SEU
SEU

Reputation: 1390

Gimp AutoInputLevels in ImageMagick

I am trying to recreate Gimp's AutoInputLevels (Colors>Levels>AutoInputLevels) in Imagemagick (need to batch process 1000 files). This is for an infrared image. I tried contrast_stretch, normalize and auto level, but they didn't help. Any suggestions?

Thanks.

Edit: I won't be able to provide the representative images.

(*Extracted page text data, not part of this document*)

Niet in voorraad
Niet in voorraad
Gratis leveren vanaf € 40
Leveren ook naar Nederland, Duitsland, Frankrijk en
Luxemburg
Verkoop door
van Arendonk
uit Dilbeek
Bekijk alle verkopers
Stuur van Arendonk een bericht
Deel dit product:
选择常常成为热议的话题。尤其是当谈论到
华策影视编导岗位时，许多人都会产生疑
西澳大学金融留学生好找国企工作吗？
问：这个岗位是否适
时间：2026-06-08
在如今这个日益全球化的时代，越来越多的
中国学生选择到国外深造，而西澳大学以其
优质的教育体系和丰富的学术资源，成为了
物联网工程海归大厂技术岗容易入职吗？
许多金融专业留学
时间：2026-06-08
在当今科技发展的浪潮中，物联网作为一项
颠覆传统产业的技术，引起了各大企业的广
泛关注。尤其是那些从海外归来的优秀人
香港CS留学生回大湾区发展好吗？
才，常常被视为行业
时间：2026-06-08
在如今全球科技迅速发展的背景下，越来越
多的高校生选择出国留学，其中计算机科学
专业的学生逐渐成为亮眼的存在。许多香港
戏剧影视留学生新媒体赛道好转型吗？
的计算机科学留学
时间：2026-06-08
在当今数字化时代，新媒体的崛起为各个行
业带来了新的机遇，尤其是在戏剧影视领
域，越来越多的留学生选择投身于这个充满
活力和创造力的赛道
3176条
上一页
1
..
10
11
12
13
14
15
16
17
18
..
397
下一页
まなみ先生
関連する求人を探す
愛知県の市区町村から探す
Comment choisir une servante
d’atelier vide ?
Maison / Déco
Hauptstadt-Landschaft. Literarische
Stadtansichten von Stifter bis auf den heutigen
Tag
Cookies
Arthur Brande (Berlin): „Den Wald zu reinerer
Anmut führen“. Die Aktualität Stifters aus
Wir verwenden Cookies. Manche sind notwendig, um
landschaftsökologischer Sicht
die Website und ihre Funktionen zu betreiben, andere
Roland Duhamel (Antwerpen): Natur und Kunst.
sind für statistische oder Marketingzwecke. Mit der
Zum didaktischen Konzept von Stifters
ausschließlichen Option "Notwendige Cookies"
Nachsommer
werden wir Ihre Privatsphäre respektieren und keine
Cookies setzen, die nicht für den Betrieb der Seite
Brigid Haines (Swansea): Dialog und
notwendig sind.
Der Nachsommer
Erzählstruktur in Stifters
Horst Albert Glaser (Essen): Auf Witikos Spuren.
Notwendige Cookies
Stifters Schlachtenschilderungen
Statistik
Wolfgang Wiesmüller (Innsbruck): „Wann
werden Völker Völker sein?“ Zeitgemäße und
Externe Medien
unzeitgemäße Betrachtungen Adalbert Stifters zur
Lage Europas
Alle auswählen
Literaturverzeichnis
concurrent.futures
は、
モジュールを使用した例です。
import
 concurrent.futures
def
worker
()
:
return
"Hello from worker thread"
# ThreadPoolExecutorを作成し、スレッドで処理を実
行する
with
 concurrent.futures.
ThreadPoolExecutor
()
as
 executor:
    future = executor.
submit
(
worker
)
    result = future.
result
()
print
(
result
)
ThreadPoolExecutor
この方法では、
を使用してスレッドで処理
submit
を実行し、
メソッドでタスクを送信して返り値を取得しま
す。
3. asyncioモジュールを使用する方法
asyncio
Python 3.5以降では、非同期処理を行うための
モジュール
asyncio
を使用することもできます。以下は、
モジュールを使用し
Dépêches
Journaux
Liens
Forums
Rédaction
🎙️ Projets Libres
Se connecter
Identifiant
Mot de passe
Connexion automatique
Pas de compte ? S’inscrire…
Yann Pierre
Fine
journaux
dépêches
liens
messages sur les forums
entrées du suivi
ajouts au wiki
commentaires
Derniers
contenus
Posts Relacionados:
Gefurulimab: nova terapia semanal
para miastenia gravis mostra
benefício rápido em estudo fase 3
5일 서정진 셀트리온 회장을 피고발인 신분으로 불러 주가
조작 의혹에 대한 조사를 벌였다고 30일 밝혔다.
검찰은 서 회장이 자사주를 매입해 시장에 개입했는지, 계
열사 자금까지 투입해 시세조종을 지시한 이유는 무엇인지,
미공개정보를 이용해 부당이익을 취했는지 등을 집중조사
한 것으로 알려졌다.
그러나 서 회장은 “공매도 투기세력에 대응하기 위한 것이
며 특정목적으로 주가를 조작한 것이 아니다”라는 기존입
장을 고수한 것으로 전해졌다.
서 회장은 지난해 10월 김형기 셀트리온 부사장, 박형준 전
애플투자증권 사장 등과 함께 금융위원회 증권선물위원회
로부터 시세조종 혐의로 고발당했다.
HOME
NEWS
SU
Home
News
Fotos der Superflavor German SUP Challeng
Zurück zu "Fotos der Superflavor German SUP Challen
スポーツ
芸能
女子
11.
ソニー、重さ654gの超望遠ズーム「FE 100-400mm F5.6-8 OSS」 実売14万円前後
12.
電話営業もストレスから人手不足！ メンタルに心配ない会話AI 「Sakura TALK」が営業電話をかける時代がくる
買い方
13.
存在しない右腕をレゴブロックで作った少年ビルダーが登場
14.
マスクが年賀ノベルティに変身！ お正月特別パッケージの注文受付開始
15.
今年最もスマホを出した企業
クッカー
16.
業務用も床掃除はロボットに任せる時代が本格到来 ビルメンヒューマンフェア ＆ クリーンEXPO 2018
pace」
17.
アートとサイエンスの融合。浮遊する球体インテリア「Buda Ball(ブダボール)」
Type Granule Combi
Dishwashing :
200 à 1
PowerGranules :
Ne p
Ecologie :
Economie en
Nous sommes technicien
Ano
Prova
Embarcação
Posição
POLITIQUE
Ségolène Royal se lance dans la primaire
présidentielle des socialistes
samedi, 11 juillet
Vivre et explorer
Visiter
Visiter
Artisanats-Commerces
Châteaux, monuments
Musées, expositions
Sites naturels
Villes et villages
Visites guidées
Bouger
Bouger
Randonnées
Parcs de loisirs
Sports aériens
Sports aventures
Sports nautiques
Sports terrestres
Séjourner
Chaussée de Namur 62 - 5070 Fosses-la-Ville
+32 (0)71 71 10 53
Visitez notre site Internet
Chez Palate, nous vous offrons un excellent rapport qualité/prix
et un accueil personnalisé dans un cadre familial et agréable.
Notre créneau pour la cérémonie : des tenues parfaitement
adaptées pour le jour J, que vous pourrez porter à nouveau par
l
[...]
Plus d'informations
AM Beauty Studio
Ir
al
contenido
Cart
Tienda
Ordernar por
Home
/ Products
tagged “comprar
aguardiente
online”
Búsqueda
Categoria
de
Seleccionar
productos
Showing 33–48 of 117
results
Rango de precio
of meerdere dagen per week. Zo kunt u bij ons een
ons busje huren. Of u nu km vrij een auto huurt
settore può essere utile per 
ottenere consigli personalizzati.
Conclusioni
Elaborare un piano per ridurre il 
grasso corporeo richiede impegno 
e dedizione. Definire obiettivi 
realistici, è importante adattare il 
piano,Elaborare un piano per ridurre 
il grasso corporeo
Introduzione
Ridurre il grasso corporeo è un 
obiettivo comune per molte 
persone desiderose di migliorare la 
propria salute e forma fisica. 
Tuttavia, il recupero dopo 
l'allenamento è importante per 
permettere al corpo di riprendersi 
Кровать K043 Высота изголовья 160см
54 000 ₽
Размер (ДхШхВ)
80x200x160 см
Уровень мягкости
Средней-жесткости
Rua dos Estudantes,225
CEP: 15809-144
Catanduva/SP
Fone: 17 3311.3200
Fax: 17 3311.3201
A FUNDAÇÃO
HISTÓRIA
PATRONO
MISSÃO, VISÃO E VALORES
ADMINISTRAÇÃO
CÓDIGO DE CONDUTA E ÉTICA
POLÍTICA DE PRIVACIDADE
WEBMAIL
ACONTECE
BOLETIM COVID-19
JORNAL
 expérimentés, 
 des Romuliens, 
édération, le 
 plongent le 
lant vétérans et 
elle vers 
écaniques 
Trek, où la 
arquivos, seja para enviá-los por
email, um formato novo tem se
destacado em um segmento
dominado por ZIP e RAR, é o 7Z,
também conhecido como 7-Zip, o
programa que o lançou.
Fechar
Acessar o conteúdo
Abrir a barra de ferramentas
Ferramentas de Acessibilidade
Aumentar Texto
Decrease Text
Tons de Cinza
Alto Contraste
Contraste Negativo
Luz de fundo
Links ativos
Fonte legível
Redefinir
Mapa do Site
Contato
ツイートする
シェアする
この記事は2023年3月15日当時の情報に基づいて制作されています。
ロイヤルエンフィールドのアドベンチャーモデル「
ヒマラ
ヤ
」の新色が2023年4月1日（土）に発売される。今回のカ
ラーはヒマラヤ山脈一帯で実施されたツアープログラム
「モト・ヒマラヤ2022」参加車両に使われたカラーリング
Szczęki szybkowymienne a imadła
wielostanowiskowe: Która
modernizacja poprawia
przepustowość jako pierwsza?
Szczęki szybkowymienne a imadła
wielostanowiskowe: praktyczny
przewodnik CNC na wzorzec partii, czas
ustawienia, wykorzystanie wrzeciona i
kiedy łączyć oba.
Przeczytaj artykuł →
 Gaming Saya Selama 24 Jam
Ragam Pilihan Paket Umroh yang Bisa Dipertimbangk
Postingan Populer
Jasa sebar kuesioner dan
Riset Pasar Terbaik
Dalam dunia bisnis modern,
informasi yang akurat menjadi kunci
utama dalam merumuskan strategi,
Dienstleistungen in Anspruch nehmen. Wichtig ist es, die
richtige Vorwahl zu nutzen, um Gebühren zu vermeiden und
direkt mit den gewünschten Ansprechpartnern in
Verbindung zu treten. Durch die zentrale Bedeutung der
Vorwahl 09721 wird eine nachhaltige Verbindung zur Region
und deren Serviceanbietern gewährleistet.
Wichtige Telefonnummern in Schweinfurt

However, when I say they didn't help, I am using other operations in GIMP. Doing the same (auto level and hard_light in ImageMagick) are not providing equivalent results.

Upvotes: 1

Views: 261

Answers (2)

fmw42
fmw42

Reputation: 53154

Adding to @Mark Setchell's answer, I can tweak it a bit and get close using:

Input:

enter image description here

convert redhat.jpg -channel rgb -contrast-stretch 0.6%x0.6% im.png

ImageMagick Result:

enter image description here

GIMP AutoInputLevels Result:

enter image description here

And get a numerical comparison:

compare -metric rmse gimp.png im.png null:

363.484 (0.00554641)

which is about 0.5% difference.

Upvotes: 2

Mark Setchell
Mark Setchell

Reputation: 207660

As you didn't provide a representative image, or expected result, I synthesised an image with three different distributions of red, green and blue pixels, using code like this:

#!/usr/bin/env python3

from PIL import Image
import numpy as np

w, h = 640, 480

# Synthesize red channel, mu=64, sigma=3
r = np.random.normal(64, 3, size=h*w)

# Synthesize green channel, mu=128, sigma=10
g = np.random.normal(128, 10, size=h*w)

# Synthesize blue channel, mu=192, sigma=6
b = np.random.normal(192, 6, size=h*w)

# Merge channels to RGB and round
RGB = np.dstack((r,g,b)).reshape((h,w,3)).astype(np.uint8)

# Save
Image.fromarray(RGB).save('result.png')

enter image description here

Then I applied the GIMP AutoInputLevels contrast stretch that you are asking about, and saved the result. The resulting histogram is:

enter image description here

which seems to show that the black-point and white-point levels have been set independently for each channel. So, in ImageMagick I guess you would want to separate the channels, apply some contrast-stretch to each channel independently and then recombine the channels along these lines:

magick input.png -separate -contrast-stretch 0.35%x0.7%  -combine result.png

enter image description here

If you provide representative input and output images, you may get a better answer.